From: "Sanjay Patel" <spatel@rotateright.com>
To: spatel@rotateright.com, nrotem@apple.com, hfinkel@anl.gov
Cc: steven@uplinklabs.net, llvm-dev@redking.me.uk, llvm-commits@cs.uiuc.edu
Sent: Thursday, October 9, 2014 10:11:56 PM
Subject: Re: [PATCH] Use rsqrt (X86) to speed up reciprocal square root calcs (PR20900)

Comment at: lib/Target/X86/X86ISelLowering.cpp:14355
@@ +14354,3 @@
+ TODO: Add support for AVX (v8f32) and AVX512 (v16f32).
+
TODO: Is it ever worthwhile to use an estimate for f64?
+ if (Subtarget->hasSSE1() && (VT == MVT::f32 || VT == MVT::v4f32))

{

hfinkel wrote:

Why wouldn't it be?

A double-precision rsqrt estimate with refinement on x86 prior to FMA
requires at least 16 instructions: convert to single, rsqrtss,
convert back to double, refine (3 steps = at least 13 insts). I
don't think Intel/AMD ever intended for that, or they would've added
'rsqrtsd' (similar to PPC's double-precision frsqrte). AFAICT, no
x86 compiler tries to generate that sequence. Now that FMA has been
introduced, it might be more feasible, but the HW implementations
that have FMA also have really fast sqrt/div units, so it's again
not worth it. Add this background to the code comment?

Yes, please. But in light of that, I'd probably not make it a "TODO", just say, "It is likely not profitable to do this for f64 because...".

-Hal

http://reviews.llvm.org/D5658

spatel updated this revision to Diff 14725.Oct 10 2014, 6:58 AM

Updated comments - thank you for the feedback!

Any other suggestions/improvements?

Using this n-body benchmark program:
https://github.com/tycho/nbody

...on a btver2 system, I see excellent performance improvements.

Before:

Running simulation with 16384 particles, crosscheck enabled, CPU enabled, 1 threads
CPU_SOA:            2.10 GFLOPS
CPU_SOA_tiled:   1.12 GFLOPS
CPU_AOS:            0.64 GFLOPS
CPU_AOS_tiled:   1.04 GFLOPS

After:

Running simulation with 16384 particles, crosscheck enabled, CPU enabled, 1 threads
CPU_SOA:           5.19 GFLOPS
CPU_SOA_tiled:  5.34 GFLOPS
CPU_AOS:           1.27 GFLOPS
CPU_AOS_tiled:  1.59 GFLOPS

Ping.

This one should be less controversial than http://reviews.llvm.org/D5787 / http://llvm.org/bugs/show_bug.cgi?id=21290 .
We're not actually adding any more fast-math complexity with this patch - just relying on the existing logic.

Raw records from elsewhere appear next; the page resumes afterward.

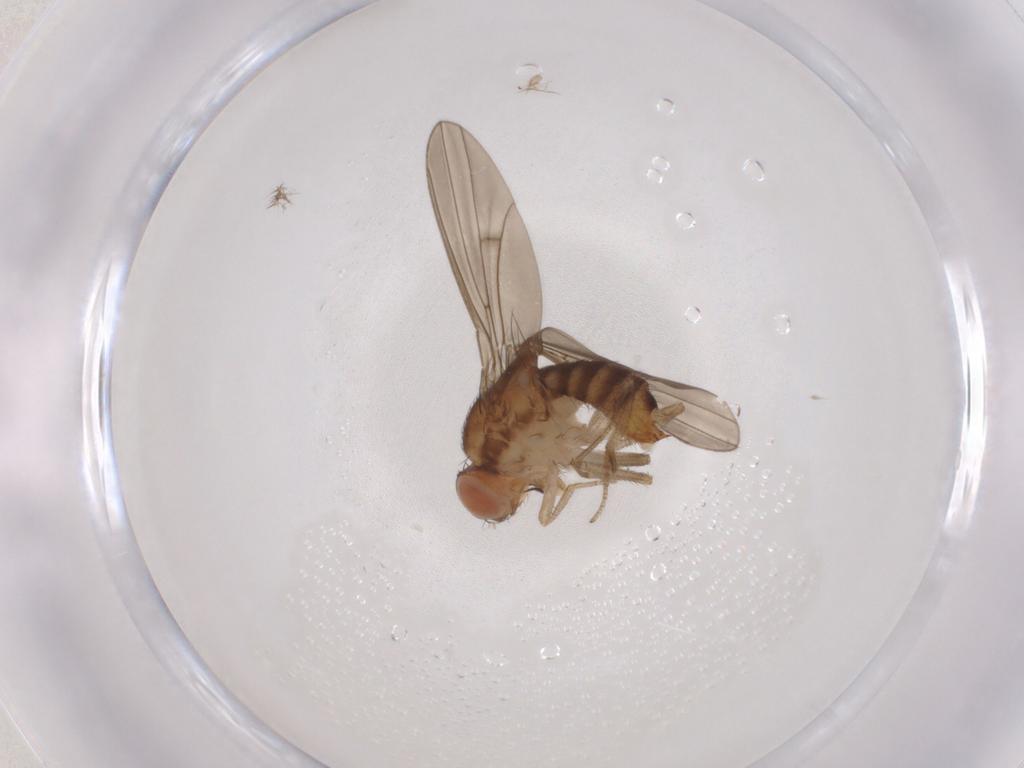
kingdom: Animalia
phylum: Arthropoda
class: Insecta
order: Diptera
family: Muscidae
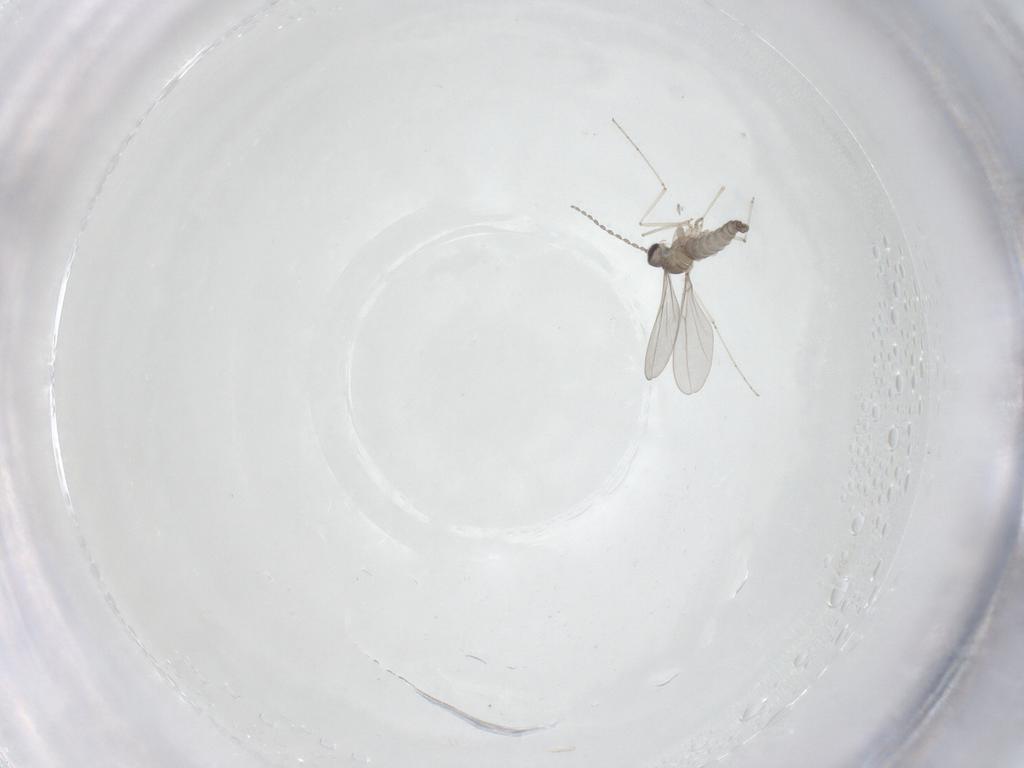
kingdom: Animalia
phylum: Arthropoda
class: Insecta
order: Diptera
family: Cecidomyiidae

andreadb accepted this revision.Oct 23 2014, 7:59 AM
andreadb added a reviewer: andreadb.
andreadb added a subscriber: andreadb.

Hi Sanjay,

The changes to the dag combiner and all the x86 specific changes look good to me.
FWIW, the rest of the patch looks good to me too. But you might want to wait to see what Hal thinks.

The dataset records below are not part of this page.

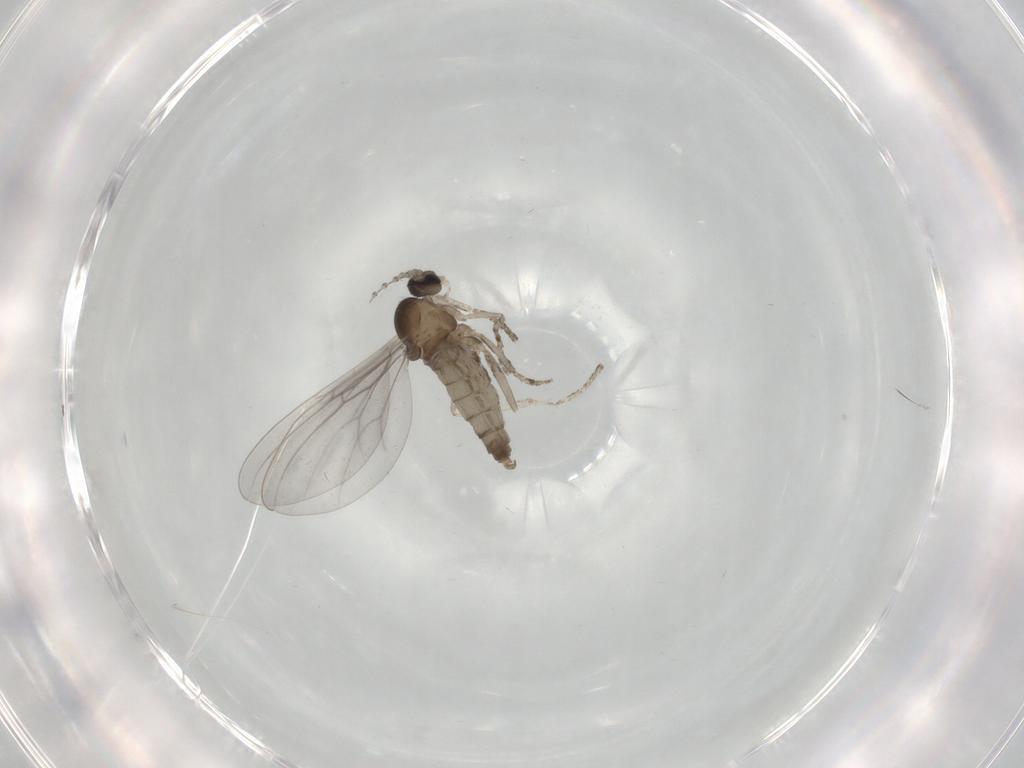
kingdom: Animalia
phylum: Arthropoda
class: Insecta
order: Diptera
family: Cecidomyiidae
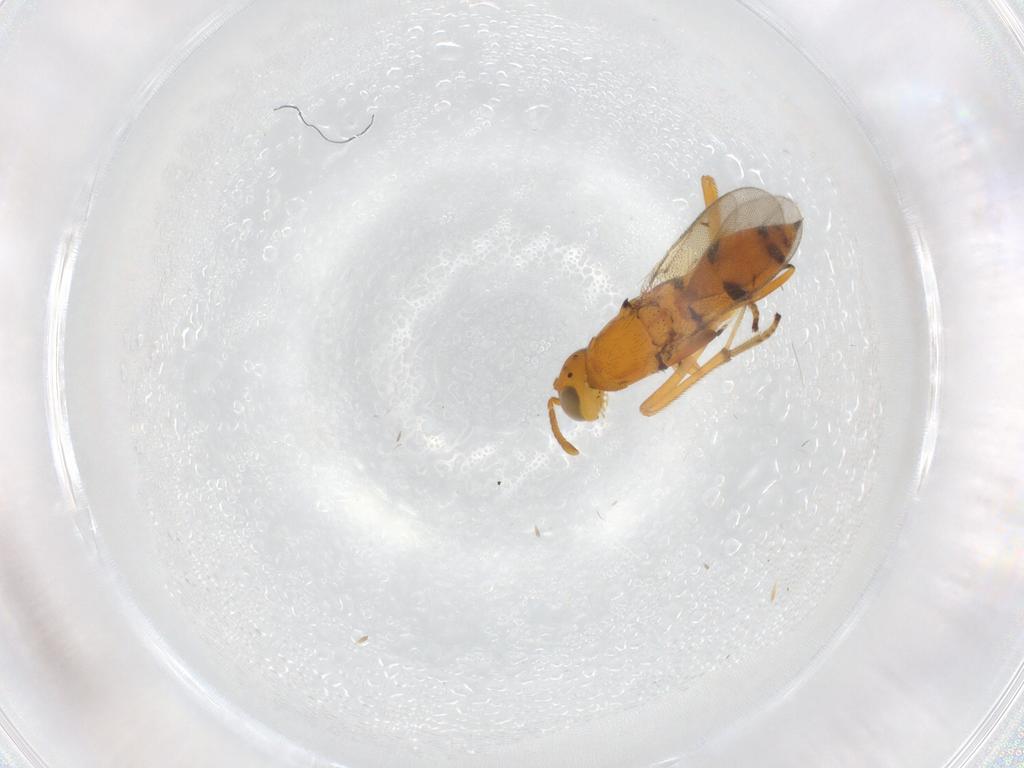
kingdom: Animalia
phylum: Arthropoda
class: Insecta
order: Hymenoptera
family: Eupelmidae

This revision is now accepted and ready to land.Oct 23 2014, 7:59 AM
hfinkel accepted this revision.Oct 23 2014, 10:53 AM
hfinkel edited edge metadata.

LGTM too.

spatel closed this revision.Oct 24 2014, 10:12 AM
spatel updated this revision to Diff 15419.

Closed by commit rL220570 (authored by @spatel).

Thanks, Andrea and Hal. Checked in with r220570.